(Record excerpts)

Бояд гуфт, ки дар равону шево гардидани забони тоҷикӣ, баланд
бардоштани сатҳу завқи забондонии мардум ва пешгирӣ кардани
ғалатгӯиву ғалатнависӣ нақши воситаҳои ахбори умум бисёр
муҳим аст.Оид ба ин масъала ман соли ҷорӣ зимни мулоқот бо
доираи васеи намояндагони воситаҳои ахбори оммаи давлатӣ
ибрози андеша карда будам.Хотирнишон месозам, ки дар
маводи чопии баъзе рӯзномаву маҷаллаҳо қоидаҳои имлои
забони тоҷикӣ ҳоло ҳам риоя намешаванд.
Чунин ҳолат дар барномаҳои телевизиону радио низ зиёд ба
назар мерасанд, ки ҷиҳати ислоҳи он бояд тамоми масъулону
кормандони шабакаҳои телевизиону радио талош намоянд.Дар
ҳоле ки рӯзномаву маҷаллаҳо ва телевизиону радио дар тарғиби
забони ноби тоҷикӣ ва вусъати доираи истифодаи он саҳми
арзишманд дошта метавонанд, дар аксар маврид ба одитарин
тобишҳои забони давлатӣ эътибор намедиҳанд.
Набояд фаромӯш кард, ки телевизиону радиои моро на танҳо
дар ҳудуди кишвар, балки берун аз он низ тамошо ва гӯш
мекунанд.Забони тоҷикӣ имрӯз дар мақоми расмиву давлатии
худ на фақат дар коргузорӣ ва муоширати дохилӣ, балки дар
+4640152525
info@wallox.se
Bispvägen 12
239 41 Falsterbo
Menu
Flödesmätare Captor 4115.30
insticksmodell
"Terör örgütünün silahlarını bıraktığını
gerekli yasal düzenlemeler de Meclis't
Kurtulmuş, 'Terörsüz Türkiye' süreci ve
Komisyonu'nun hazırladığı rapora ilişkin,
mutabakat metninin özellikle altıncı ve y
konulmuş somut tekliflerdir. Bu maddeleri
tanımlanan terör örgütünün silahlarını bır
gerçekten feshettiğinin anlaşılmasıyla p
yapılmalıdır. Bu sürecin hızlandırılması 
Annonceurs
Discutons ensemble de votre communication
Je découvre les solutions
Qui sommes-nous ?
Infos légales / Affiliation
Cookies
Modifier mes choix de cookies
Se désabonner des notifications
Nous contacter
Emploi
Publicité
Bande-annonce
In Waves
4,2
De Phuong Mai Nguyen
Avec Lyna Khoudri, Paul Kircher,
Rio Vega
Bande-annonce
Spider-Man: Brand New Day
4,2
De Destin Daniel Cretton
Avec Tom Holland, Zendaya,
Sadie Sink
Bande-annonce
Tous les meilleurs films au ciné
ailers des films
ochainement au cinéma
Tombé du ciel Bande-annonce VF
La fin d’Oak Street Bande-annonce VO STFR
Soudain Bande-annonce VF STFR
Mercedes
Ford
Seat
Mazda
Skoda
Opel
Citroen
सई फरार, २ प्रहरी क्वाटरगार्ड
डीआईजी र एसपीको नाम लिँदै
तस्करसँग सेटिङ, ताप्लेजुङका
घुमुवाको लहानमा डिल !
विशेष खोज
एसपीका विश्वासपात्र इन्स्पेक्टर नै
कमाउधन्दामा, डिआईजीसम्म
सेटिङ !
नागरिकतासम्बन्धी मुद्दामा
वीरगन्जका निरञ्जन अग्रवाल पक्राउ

(End Record excerpts)

= Your goal =
Reproduce every line of the material above, character for character, in the same order and with the same line breaks.

= Result of the task =
Бояд гуфт, ки дар равону шево гардидани забони тоҷикӣ, баланд
бардоштани сатҳу завқи забондонии мардум ва пешгирӣ кардани
ғалатгӯиву ғалатнависӣ нақши воситаҳои ахбори умум бисёр
муҳим аст.Оид ба ин масъала ман соли ҷорӣ зимни мулоқот бо
доираи васеи намояндагони воситаҳои ахбори оммаи давлатӣ
ибрози андеша карда будам.Хотирнишон месозам, ки дар
маводи чопии баъзе рӯзномаву маҷаллаҳо қоидаҳои имлои
забони тоҷикӣ ҳоло ҳам риоя намешаванд.
Чунин ҳолат дар барномаҳои телевизиону радио низ зиёд ба
назар мерасанд, ки ҷиҳати ислоҳи он бояд тамоми масъулону
кормандони шабакаҳои телевизиону радио талош намоянд.Дар
ҳоле ки рӯзномаву маҷаллаҳо ва телевизиону радио дар тарғиби
забони ноби тоҷикӣ ва вусъати доираи истифодаи он саҳми
арзишманд дошта метавонанд, дар аксар маврид ба одитарин
тобишҳои забони давлатӣ эътибор намедиҳанд.
Набояд фаромӯш кард, ки телевизиону радиои моро на танҳо
дар ҳудуди кишвар, балки берун аз он низ тамошо ва гӯш
мекунанд.Забони тоҷикӣ имрӯз дар мақоми расмиву давлатии
худ на фақат дар коргузорӣ ва муоширати дохилӣ, балки дар
+4640152525
info@wallox.se
Bispvägen 12
239 41 Falsterbo
Menu
Flödesmätare Captor 4115.30
insticksmodell
"Terör örgütünün silahlarını bıraktığını
gerekli yasal düzenlemeler de Meclis't
Kurtulmuş, 'Terörsüz Türkiye' süreci ve
Komisyonu'nun hazırladığı rapora ilişkin,
mutabakat metninin özellikle altıncı ve y
konulmuş somut tekliflerdir. Bu maddeleri
tanımlanan terör örgütünün silahlarını bır
gerçekten feshettiğinin anlaşılmasıyla p
yapılmalıdır. Bu sürecin hızlandırılması 
Annonceurs
Discutons ensemble de votre communication
Je découvre les solutions
Qui sommes-nous ?
Infos légales / Affiliation
Cookies
Modifier mes choix de cookies
Se désabonner des notifications
Nous contacter
Emploi
Publicité
Bande-annonce
In Waves
4,2
De Phuong Mai Nguyen
Avec Lyna Khoudri, Paul Kircher,
Rio Vega
Bande-annonce
Spider-Man: Brand New Day
4,2
De Destin Daniel Cretton
Avec Tom Holland, Zendaya,
Sadie Sink
Bande-annonce
Tous les meilleurs films au ciné
ailers des films
ochainement au cinéma
Tombé du ciel Bande-annonce VF
La fin d’Oak Street Bande-annonce VO STFR
Soudain Bande-annonce VF STFR
Mercedes
Ford
Seat
Mazda
Skoda
Opel
Citroen
सई फरार, २ प्रहरी क्वाटरगार्ड
डीआईजी र एसपीको नाम लिँदै
तस्करसँग सेटिङ, ताप्लेजुङका
घुमुवाको लहानमा डिल !
विशेष खोज
एसपीका विश्वासपात्र इन्स्पेक्टर नै
कमाउधन्दामा, डिआईजीसम्म
सेटिङ !
नागरिकतासम्बन्धी मुद्दामा
वीरगन्जका निरञ्जन अग्रवाल पक्राउ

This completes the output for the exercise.